Work order:
An exact copy of all the lines below is required, with every image left out.

Supplied information:
⁂

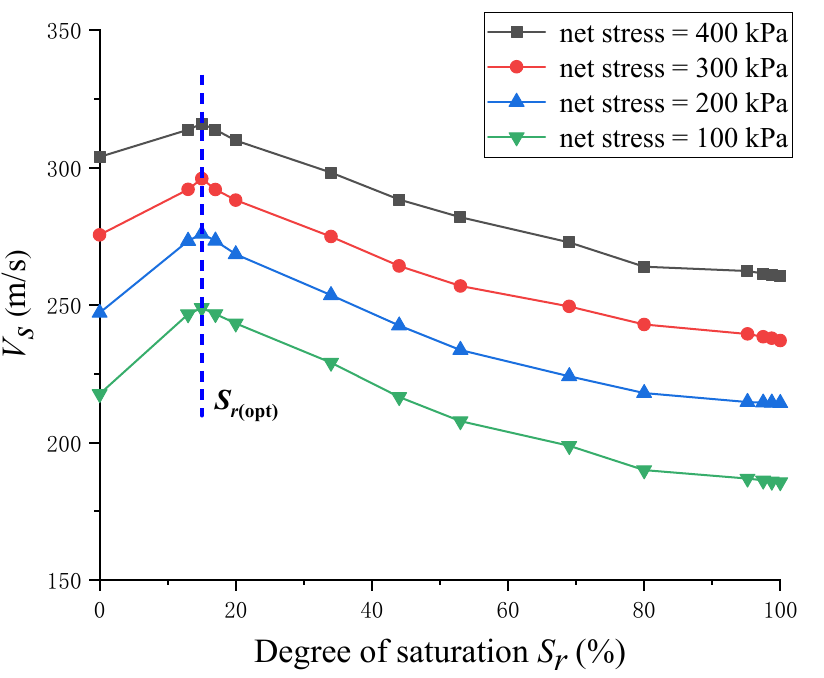
Figure 4. Variation in the S-wave velocity with the degree of saturation at different net stresses. Figure 5 shows the P-wave variation curves with saturation for the silty-fine sand, including the measured and theoretical predicted values (The input frequency of P-wave was 20 kHz). Soil can be regarded as a porous medium. If no relative movement occurs between the pore fluid and solid particles, the elastic wave velocities can be theoretically expressed as a function of the effective elastic moduli of soil at a given saturation degree [21]. For the P-wave and S-wave, the velocity V p and V s can be described in terms of the effective bulk modulus of the soil K , effective shear modulus of the soil G , and density of the soil ρ , as shown in Equations (5) and (6); while K is determined using Equation (7) [40]:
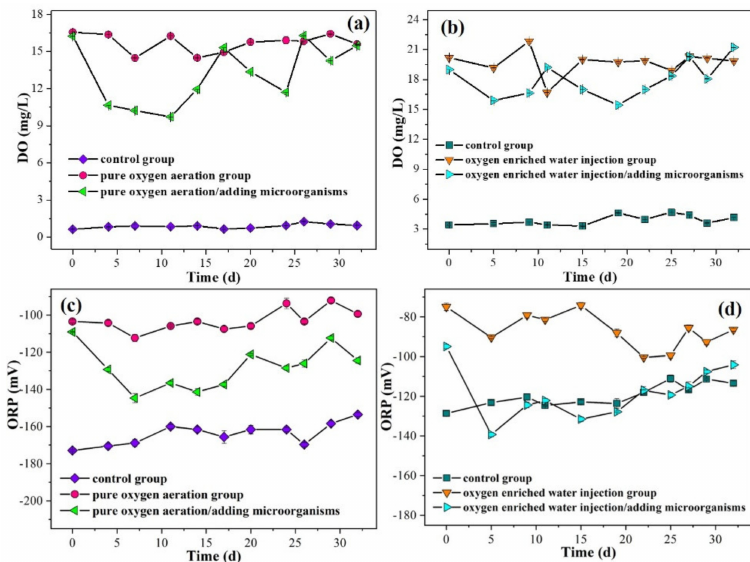
Figure 7. The changes of the DO concentration in the sediment during ( a ) pure oxygen aeration treatment and ( b ) oxygen enriched water injection treatment after adding microorganisms; the changes of the ORP in the sediment during ( c ) pure oxygen aeration treatment and ( d ) oxygen enriched water injection treatment after adding microorganisms.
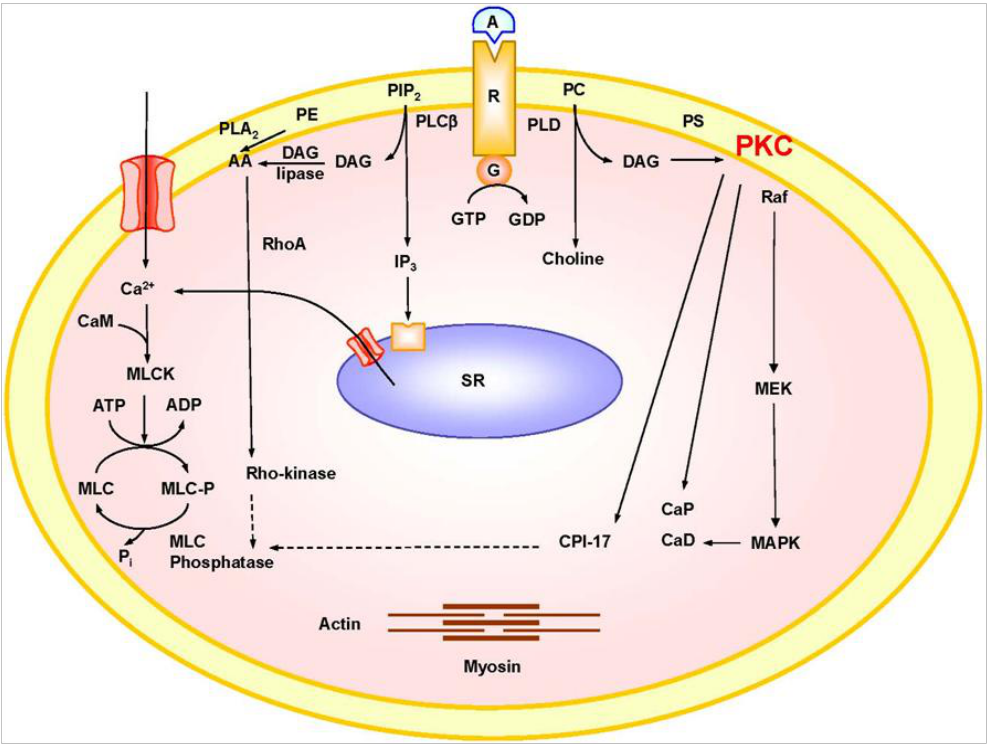
Figure 1. Mechanisms of VSM contraction. The interaction of an agonist (A) such as phenylephrine with its specific  -adrenergic receptor (R) activates phospholipase C (PLCβ) and stimulates the hydrolysis of phosphatidylinositol 4,5-bisphosphate (PIP ) into 2 inositol-1,4,5-trisphosphate (IP ) and diacylglycerol (DAG). IP stimulates Ca 2+ release 3 3 from the sarcoplasmic reticulum (SR). Agonists also stimulate Ca 2+ influx through Ca 2+ channels. Ca 2+ binds calmodulin (CAM), activates MLC kinase (MLCK), causes MLC phosphorylation, and initiates VSM contraction. DAG activates PKC. PKC-induced phosphorylation of CPI-17, inhibits MLC phosphatase and increases MLC phosphorylation and VSM contraction. PKC-induced phosphorylation of the actin-binding protein calponin (CaP) allows more actin to bind myosin and enhances contraction. PKC may also activate a protein kinase cascade involving Raf, MAPK kinase (MEK) and MAPK, leading to phosphorylation of the actin-binding protein caldesmon (CaD) and enhanced contraction. Activation of RhoA/Rho-kinase inhibits MLC phosphatase and further enhances the Ca 2+ sensitivity of contractile proteins. AA, arachidonic acid; G, heterotrimeric GTP-binding protein; PC, phosphatidylcholine; PE, phosphatidylethanolamine; PLD, phopholipase D; PS, phosphatidylserine. Dashed line indicates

⁂

Answer for this exercise:
Figure 4. Variation in the S-wave velocity with the degree of saturation at different net stresses. Figure 5 shows the P-wave variation curves with saturation for the silty-fine sand, including the measured and theoretical predicted values (The input frequency of P-wave was 20 kHz). Soil can be regarded as a porous medium. If no relative movement occurs between the pore fluid and solid particles, the elastic wave velocities can be theoretically expressed as a function of the effective elastic moduli of soil at a given saturation degree [21]. For the P-wave and S-wave, the velocity V p and V s can be described in terms of the effective bulk modulus of the soil K , effective shear modulus of the soil G , and density of the soil ρ , as shown in Equations (5) and (6); while K is determined using Equation (7) [40]:
Figure 7. The changes of the DO concentration in the sediment during ( a ) pure oxygen aeration treatment and ( b ) oxygen enriched water injection treatment after adding microorganisms; the changes of the ORP in the sediment during ( c ) pure oxygen aeration treatment and ( d ) oxygen enriched water injection treatment after adding microorganisms.
Figure 1. Mechanisms of VSM contraction. The interaction of an agonist (A) such as phenylephrine with its specific  -adrenergic receptor (R) activates phospholipase C (PLCβ) and stimulates the hydrolysis of phosphatidylinositol 4,5-bisphosphate (PIP ) into 2 inositol-1,4,5-trisphosphate (IP ) and diacylglycerol (DAG). IP stimulates Ca 2+ release 3 3 from the sarcoplasmic reticulum (SR). Agonists also stimulate Ca 2+ influx through Ca 2+ channels. Ca 2+ binds calmodulin (CAM), activates MLC kinase (MLCK), causes MLC phosphorylation, and initiates VSM contraction. DAG activates PKC. PKC-induced phosphorylation of CPI-17, inhibits MLC phosphatase and increases MLC phosphorylation and VSM contraction. PKC-induced phosphorylation of the actin-binding protein calponin (CaP) allows more actin to bind myosin and enhances contraction. PKC may also activate a protein kinase cascade involving Raf, MAPK kinase (MEK) and MAPK, leading to phosphorylation of the actin-binding protein caldesmon (CaD) and enhanced contraction. Activation of RhoA/Rho-kinase inhibits MLC phosphatase and further enhances the Ca 2+ sensitivity of contractile proteins. AA, arachidonic acid; G, heterotrimeric GTP-binding protein; PC, phosphatidylcholine; PE, phosphatidylethanolamine; PLD, phopholipase D; PS, phosphatidylserine. Dashed line indicates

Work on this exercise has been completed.